Spectral imaging was conducted on a Carl Zeiss LSM 880 laser scanning microscopy capable of both LSCM and multiphoton microscopy. The Zen software (v2.3; Carl Zeiss) was used for both acquisition of spectral images and linear spectral unmixing. Spectral data for pure Alexa Fluor® fluorophores were used as positive controls and non-labeled samples were used to obtain autofluorescence spectra for linear spectral unmixing. Brightness and contrast of images in the same figure panel were adjusted equally and linearly in Zen software (Carl Zeiss).

NanoPARE library construction, sequencing, and data analysis

NanoPARE libraries were constructed from 5 ng total RNA obtained from pre-meiotic stage anthers of wild strawberry and columbine, following the published protocol14 with these minor modifications: (i) 12 cycles of PCR was performed at the pre-amplifcation step; (ii) 1.5 μl tagmentation enzyme (TDE1, Illumina) was used; (iii) 12 cycles of PCR was performed for the final enrichment step; and (iv) 0.7 volume of AMPure XP beads (42 μl) was used for cleaning up each nanoPARE library.

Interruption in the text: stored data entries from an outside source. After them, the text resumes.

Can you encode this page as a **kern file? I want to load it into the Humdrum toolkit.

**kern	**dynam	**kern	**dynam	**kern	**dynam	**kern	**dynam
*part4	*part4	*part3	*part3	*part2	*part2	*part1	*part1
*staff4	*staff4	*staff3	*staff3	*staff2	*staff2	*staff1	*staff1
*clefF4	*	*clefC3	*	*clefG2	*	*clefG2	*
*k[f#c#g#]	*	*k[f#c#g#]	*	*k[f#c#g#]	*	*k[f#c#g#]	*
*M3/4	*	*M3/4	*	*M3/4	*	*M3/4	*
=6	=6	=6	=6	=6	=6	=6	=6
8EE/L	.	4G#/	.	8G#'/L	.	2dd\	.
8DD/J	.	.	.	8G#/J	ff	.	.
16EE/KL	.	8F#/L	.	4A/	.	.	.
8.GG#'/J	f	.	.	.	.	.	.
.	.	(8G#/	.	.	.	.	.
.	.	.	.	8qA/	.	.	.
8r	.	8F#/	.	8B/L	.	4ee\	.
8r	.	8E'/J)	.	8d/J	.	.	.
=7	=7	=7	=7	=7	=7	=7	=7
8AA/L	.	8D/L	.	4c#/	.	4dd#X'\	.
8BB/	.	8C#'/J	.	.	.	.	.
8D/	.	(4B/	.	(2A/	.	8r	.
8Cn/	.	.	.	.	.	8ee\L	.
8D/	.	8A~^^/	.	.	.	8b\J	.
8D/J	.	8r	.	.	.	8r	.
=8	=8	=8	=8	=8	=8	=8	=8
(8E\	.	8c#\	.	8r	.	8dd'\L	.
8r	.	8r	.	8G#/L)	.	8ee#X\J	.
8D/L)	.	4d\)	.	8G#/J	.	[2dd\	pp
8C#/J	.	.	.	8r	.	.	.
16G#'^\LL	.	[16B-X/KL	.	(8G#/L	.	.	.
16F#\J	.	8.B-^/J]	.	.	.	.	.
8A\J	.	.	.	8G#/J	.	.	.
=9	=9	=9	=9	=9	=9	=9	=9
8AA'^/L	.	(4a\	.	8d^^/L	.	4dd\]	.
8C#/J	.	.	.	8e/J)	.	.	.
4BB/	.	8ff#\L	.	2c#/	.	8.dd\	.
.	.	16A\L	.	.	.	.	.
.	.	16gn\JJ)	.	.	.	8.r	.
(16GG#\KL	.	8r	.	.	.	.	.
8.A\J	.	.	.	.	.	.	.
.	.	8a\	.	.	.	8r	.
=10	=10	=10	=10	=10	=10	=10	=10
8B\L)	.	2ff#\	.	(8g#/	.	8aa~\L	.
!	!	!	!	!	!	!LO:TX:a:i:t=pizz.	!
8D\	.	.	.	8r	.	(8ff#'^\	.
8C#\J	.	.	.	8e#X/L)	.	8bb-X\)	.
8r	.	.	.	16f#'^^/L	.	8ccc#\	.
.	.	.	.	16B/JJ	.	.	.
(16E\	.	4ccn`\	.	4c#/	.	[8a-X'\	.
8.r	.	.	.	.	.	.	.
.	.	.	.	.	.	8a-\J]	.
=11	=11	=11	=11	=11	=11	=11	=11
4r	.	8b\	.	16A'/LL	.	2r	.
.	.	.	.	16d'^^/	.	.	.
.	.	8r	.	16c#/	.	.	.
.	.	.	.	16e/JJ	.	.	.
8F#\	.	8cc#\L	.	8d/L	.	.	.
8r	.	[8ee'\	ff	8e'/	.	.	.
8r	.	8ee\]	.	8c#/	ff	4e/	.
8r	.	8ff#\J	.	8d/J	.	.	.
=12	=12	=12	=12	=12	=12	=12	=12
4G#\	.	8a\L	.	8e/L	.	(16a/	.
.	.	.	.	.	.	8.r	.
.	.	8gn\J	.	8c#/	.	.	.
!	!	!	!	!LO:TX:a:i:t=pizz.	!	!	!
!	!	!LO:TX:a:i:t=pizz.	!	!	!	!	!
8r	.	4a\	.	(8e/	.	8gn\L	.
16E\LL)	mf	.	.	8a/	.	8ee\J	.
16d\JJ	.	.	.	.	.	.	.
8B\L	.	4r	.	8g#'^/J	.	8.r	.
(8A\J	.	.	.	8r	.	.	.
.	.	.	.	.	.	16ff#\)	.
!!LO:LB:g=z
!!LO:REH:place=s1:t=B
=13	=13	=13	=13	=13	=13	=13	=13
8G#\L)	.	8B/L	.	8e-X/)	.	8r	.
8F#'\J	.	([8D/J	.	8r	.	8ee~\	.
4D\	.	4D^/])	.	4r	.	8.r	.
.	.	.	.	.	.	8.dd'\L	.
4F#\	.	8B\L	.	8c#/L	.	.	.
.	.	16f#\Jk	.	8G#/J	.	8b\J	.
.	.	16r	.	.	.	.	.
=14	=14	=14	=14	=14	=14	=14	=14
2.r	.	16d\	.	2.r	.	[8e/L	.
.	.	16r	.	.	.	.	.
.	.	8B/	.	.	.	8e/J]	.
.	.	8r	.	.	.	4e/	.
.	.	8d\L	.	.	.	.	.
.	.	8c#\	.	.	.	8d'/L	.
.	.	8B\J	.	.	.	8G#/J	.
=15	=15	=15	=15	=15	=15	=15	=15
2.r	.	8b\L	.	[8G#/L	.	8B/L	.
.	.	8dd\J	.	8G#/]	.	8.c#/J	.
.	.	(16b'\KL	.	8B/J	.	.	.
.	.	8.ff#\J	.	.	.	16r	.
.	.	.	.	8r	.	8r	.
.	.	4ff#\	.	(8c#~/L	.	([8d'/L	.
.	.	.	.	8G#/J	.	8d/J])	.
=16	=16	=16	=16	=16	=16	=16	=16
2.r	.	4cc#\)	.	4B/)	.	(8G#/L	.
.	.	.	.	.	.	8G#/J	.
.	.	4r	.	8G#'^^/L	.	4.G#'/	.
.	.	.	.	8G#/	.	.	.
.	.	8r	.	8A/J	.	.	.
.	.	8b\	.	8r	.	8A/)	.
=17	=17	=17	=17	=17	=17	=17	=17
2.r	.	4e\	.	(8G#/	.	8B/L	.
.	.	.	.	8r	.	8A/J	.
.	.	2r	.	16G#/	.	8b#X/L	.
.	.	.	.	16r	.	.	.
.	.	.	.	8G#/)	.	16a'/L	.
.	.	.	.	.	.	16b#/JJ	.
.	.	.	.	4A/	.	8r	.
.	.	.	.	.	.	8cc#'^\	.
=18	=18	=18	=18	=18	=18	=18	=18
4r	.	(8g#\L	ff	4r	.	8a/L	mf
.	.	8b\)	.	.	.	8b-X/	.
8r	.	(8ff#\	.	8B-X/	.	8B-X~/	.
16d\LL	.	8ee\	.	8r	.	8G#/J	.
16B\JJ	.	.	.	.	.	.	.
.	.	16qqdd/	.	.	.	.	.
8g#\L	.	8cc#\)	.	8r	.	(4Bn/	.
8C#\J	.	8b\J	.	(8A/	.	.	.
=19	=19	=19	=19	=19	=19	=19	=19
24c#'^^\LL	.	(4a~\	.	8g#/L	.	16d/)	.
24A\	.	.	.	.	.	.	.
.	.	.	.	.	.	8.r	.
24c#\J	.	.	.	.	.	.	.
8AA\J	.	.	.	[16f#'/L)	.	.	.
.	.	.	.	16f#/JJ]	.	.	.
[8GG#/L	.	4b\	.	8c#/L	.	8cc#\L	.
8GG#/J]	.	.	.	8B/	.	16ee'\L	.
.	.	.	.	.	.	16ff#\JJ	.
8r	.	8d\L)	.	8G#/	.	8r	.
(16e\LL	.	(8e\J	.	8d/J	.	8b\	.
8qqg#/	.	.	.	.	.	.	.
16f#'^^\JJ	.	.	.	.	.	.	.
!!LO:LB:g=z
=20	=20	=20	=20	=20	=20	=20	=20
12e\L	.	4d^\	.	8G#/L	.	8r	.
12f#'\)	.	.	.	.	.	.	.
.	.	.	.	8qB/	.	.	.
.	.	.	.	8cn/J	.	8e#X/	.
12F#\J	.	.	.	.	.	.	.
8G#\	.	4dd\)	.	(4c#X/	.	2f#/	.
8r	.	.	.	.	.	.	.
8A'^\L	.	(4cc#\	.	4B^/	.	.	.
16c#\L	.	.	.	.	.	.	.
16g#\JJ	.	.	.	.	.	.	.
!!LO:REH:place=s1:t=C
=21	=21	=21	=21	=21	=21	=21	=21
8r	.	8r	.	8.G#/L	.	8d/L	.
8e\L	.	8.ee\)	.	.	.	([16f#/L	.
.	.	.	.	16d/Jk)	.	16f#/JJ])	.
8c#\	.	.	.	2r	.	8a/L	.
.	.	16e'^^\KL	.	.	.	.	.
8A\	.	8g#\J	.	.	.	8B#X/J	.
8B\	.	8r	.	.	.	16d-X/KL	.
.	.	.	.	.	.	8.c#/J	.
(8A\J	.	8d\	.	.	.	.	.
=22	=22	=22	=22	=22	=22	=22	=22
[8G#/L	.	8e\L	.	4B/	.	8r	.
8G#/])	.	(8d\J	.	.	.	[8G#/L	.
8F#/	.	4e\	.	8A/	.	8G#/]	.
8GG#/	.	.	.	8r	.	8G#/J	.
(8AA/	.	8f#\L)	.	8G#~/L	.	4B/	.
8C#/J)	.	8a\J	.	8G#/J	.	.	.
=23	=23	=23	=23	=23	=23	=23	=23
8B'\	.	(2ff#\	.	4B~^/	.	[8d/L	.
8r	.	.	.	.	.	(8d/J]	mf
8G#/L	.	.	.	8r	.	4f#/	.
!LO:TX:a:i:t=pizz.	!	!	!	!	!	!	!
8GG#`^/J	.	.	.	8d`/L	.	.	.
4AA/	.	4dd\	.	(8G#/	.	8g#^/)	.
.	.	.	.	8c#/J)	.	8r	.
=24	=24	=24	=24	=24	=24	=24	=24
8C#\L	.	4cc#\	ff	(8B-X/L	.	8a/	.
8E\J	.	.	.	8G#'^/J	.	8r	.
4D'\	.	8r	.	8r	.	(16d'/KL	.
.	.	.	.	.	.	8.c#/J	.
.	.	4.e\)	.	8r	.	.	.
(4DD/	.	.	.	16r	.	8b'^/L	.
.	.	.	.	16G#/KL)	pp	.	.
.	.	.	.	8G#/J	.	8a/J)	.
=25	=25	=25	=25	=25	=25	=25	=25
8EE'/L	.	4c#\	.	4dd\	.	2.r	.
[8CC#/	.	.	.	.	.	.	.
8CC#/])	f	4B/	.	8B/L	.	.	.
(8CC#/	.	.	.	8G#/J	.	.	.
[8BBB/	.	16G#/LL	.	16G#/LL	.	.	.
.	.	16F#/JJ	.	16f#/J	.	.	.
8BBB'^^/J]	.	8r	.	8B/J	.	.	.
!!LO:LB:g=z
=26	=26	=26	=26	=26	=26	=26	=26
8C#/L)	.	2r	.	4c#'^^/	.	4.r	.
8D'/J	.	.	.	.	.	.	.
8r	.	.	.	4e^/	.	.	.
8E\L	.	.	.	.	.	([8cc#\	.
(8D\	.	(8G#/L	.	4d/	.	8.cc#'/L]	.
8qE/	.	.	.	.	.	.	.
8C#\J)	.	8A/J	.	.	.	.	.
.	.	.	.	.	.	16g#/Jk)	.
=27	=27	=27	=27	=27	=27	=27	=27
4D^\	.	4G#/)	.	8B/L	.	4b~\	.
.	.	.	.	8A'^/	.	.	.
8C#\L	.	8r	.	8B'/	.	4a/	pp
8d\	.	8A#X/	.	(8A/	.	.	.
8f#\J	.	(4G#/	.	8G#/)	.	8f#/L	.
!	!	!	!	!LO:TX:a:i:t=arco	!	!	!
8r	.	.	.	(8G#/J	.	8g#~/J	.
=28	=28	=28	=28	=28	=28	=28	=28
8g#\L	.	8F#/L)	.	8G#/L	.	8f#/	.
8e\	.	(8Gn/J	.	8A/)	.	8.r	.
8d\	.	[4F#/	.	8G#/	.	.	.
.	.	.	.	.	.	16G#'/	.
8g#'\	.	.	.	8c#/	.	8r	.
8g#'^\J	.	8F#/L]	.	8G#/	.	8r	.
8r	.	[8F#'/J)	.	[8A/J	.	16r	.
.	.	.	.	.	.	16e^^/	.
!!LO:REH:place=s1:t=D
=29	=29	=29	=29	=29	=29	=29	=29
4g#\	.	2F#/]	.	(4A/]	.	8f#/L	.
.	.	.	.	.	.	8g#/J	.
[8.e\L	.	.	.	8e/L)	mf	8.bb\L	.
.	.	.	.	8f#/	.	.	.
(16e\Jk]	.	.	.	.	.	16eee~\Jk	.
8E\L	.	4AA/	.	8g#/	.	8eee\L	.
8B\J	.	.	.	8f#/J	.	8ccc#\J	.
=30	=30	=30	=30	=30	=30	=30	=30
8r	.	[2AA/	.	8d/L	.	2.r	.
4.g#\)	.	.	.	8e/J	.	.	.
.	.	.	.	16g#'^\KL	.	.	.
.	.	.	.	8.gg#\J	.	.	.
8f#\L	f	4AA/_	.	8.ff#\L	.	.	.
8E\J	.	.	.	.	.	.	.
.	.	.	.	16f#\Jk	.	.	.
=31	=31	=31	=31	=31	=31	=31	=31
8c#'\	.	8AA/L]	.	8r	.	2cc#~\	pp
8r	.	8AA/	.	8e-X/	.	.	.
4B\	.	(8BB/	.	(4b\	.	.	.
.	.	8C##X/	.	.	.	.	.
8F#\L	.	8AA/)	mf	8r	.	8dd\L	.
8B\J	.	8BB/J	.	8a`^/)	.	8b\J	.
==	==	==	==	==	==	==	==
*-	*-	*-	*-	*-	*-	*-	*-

These libraries were sequenced on a NextSeq 550 instrument to produce 76 nt single-end reads using custom primers as described14. NanoPARE libraries were trimmed of the adapter (5′-CTGTCTCTTATACACATCT-3′) using a standard pipeline29 and all reads were chopped to a uniform length of 20 nt, matching standard PARE data. Finally, sPARTA was used for the trigger-target validation using default parameters for PARE data33.